Wydaje mi się jednak – aczkolwiek jest to tylko i wyłącznie moje prywatne przemyślenie, nie poparte żadnymi analizami – że poświęcenie większej ilości środków finansowych na nowoczesne leczenie pacjentów (oraz również profilaktykę) mogłoby w dłuższej perspektywie, w wielu przypadkach, spowodować realne korzyści nie tylko dla nich samych, ale również dla budżetu publicznej ochrony zdrowia, ponieważ taka ‘’inwestycja’’ może się w przyszłości zwrócić w postaci mniejszej ilości powikłań i zaostrzeń spowodowanych nieoptymalną kontrolą chorób przewlekłych. Mogą one być przyczyną niepełnosprawności, wymagać długich, kosztownych hospitalizacji i specjalistycznych, drogich procedur, których częściowo być może można byłoby uniknąć, gdyby od samego początku rozpoznania choroby pacjent mógł sobie pozwolić na jak najlepsze dostępne leczenie.
Lekarz w poradni specjalistycznej/szpitalu zalecił mi stosowanie drogiego leku na zniżkę, a lekarz rodzinny odmówił wypisania mi go z refundacją…dlaczego?

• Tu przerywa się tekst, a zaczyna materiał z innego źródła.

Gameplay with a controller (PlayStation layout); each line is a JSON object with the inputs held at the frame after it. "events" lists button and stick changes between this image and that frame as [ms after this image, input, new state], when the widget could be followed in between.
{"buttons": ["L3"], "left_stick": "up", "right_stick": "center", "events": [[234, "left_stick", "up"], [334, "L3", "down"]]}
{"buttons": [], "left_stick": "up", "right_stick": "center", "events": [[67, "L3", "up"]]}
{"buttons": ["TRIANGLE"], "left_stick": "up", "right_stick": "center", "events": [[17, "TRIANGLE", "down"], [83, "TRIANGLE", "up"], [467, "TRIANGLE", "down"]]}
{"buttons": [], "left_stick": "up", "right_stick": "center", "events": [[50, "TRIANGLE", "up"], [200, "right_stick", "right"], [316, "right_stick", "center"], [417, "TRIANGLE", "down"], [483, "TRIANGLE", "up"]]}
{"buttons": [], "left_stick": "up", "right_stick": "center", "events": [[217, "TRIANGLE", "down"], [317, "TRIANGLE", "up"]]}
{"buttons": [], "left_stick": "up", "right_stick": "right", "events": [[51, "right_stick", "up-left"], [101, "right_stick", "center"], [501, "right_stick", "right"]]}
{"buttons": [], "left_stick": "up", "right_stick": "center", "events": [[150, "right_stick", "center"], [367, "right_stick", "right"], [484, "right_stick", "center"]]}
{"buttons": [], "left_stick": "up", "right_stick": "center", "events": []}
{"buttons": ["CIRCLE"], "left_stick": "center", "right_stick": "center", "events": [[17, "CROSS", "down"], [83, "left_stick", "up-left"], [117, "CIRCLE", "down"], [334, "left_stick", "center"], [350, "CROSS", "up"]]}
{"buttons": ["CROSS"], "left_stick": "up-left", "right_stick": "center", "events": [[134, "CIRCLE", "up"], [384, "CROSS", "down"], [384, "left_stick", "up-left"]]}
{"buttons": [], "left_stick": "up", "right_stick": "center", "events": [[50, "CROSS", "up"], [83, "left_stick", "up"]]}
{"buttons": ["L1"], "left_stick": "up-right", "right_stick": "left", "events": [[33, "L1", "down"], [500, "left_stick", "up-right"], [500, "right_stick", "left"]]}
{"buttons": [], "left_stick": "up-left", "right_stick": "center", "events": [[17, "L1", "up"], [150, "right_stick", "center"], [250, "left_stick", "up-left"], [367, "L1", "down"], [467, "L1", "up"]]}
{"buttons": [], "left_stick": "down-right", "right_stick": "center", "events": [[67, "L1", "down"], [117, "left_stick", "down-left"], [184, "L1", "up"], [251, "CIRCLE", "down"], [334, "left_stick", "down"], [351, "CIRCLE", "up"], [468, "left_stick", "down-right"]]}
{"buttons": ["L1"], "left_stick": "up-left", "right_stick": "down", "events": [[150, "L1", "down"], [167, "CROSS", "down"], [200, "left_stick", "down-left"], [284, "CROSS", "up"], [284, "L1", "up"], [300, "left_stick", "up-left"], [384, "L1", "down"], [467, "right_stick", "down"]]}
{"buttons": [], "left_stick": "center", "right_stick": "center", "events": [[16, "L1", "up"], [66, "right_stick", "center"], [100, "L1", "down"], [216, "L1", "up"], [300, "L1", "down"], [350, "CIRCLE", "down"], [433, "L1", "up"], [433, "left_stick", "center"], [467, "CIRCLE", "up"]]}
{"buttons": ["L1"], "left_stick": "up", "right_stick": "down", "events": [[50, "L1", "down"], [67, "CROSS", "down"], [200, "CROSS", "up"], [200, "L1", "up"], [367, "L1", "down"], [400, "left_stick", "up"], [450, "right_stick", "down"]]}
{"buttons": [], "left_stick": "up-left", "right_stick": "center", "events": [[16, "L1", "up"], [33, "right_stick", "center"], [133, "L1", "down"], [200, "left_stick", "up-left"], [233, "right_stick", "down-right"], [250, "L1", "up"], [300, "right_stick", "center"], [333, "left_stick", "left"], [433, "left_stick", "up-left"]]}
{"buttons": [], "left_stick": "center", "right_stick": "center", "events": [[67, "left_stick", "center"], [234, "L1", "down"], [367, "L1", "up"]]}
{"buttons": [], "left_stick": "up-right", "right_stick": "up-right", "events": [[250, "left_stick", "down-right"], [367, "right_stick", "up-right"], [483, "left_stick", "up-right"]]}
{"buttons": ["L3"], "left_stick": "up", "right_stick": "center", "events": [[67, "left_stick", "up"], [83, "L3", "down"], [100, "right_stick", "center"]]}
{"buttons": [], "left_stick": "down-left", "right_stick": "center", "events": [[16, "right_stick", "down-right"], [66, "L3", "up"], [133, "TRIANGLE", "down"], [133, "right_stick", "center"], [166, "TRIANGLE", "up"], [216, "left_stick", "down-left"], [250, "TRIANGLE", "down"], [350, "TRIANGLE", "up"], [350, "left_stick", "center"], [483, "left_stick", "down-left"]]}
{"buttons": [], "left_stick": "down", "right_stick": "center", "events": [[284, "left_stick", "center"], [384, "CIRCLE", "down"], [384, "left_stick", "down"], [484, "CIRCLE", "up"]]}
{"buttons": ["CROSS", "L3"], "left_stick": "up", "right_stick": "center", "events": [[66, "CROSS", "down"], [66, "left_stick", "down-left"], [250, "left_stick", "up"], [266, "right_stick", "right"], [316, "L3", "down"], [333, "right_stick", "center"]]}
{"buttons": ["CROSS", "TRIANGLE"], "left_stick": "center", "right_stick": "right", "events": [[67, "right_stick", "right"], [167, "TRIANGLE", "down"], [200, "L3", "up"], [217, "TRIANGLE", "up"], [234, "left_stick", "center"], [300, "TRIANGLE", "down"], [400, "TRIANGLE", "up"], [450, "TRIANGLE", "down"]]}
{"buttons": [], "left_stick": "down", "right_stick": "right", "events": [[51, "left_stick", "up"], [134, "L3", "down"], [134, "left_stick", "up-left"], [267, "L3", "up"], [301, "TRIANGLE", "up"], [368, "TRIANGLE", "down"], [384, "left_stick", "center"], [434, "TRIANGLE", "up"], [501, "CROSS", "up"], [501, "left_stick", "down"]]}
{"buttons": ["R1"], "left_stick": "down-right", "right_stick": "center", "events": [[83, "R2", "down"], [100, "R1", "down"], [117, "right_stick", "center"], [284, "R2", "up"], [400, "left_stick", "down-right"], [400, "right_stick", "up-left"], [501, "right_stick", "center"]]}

Jak już wcześniej wspomniałem, każda składowa kryteriów refundacyjnych musi być odpowiednio udokumentowana. Dużym problemem są sytuacje, gdy lekarz opiekujący się pacjentem w poradnia specjalistycznej lub w trakcie pobytu szpitalnego zaleci lub przepisze lek refundowany z tak rozbudowanymi kryteriami jak wcześniejszy przykład, nie opisując odpowiednio spełnienia wszystkich podpunktów refundacji w wydanej pacjentowi dokumentacji. Gdy zgłosicie się Państwo do swojej przychodni POZ z prośbą o jego kontynuację, a w dostarczonej dokumentacji nie zostanie dokładnie, punkt po punkcie
opisane, które kryteria refundacji zostały spełnione i dlaczego, wraz z wynikami badań – jeśli są one wymagane – na jej podstawie lekarz rodzinny nie może wypisać leku na zniżkę, chyba że sam będzie w stanie stwierdzić i udokumentować, że w chwili obecnej lub w momencie włączania leku w przeszłości wszystkie kryteria są/były spełnione. Sama sucha wzmianka, że ‘’należy się refundacja’’ lub wpisany obok nazwy leku i dawkowania poziom odpłatności np. ‘’30%’’, bez wyjaśnionych i odpowiednio udokumentowanych wszystkich szczegółów przedstawionych w kryteriach refundacyjnych niestety nie uprawnia lekarza rodzinnego do wypisania leku refundowanego. Taka sama sytuacja dotyczy refundacji na wyroby medyczne.
Co grozi lekarzowi, który wypisze lek lub wyrób medyczny z nienależną bądź z nieodpowiednio udokumentowaną refundacją?
W przypadku kontroli NFZ, która może zostać wykonana do 6 lat od wypisania leku refundowanego, lekarz pokrywa wszelkie koszty związane z refundacją wraz z ustawowymi odsetkami, których wysokość zależy od czasu który upłynął. W latach 2014–2023 łączna wysokość kar nałożonych za nienależną refundację leków wyniosła ponad 61 mln zł, z czego ponad 49 mln zł to kary nałożone na lekarzy podstawowej opieki zdrowotnej, ponieważ to oni najczęściej zajmują się kontynuacją pacjentom ich leków stałych.